Charles Whiting told New York's Journal News that he stayed connected to the memory of his wife Catherine by calling his phone every day just to hear her say, "The Whitings aren't home."

But after the Verizon upgrade in the Westchester, N.Y., area, the greeting message was wiped from his voicemail system.

Whiting said he immediately phoned the company, waiting an entire hour to be helped and even getting disconnected at one stage. After calling back and holding another 90 minutes, he was told the outgoing message Catherine had recorded had been lost for good.

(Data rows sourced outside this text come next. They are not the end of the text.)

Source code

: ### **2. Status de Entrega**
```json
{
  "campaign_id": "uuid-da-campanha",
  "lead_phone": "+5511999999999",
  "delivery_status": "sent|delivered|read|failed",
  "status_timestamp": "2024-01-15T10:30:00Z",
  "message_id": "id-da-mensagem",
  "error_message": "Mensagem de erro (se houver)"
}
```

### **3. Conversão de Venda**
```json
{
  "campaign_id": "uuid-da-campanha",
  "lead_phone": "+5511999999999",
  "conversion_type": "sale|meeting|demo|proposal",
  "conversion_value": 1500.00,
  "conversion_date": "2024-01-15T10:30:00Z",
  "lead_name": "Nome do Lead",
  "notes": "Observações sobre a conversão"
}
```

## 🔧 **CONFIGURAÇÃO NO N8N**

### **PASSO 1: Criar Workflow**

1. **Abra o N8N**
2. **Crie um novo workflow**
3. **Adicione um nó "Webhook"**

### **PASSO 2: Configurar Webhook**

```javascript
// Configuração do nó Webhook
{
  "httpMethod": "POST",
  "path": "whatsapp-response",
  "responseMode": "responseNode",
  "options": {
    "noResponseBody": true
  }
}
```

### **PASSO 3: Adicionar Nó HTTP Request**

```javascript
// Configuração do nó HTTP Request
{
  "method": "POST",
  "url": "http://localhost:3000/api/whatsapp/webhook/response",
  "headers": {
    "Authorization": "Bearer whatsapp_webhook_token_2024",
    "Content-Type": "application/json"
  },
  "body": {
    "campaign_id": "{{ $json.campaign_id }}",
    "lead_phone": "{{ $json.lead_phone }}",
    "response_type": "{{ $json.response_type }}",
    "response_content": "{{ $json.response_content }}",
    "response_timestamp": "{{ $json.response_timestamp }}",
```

"That's the only recording of her voice that I have," Whiting told The Journal News. "Every time I listened to my messages, I heard her voice saying, 'This is Catherine Whiting.' It was like she was still with me when I heard that. Now they took her voice away."

Catherine Whiting died in 2005 from cancer and emphysema. The couple has two children, and traveled the world together after she was diagnosed with the terminal illnesses in 2004.

Verizon recently overhauled its voicemail service in Dobbs Ferry, N.Y., and nearby Irvington, where Whiting lives.

Verizon spokesman John Bonomo told the News that notices were mailed out to customers announcing the upgrade and explaining how to handle resetting voicemail messages. Whiting's predicament, he said, is unusual.

"I can't say that kind of thing happens often — or ever," he told the newspaper. 'I would have to say it's really rare."

Whiting has 30 days from the Feb. 18 switchover to retrieve messages from the previous system, meaning he might be able to recover the greeting Catherine recorded, Bonomo told the News. Though the widower may not be able to transfer it to his new voicemail, he could conceivably record it onto a tape recorder, according to Bonomo.

Whiting is skeptical that he'll ever get the greeting back.

"It's just not right," he told the News. "It's not good customer service. ... A poor, old man loses the voice he's come to rely on. And I relied on it. It's just sad. It's really sad."

The Associated Press contributed to this report.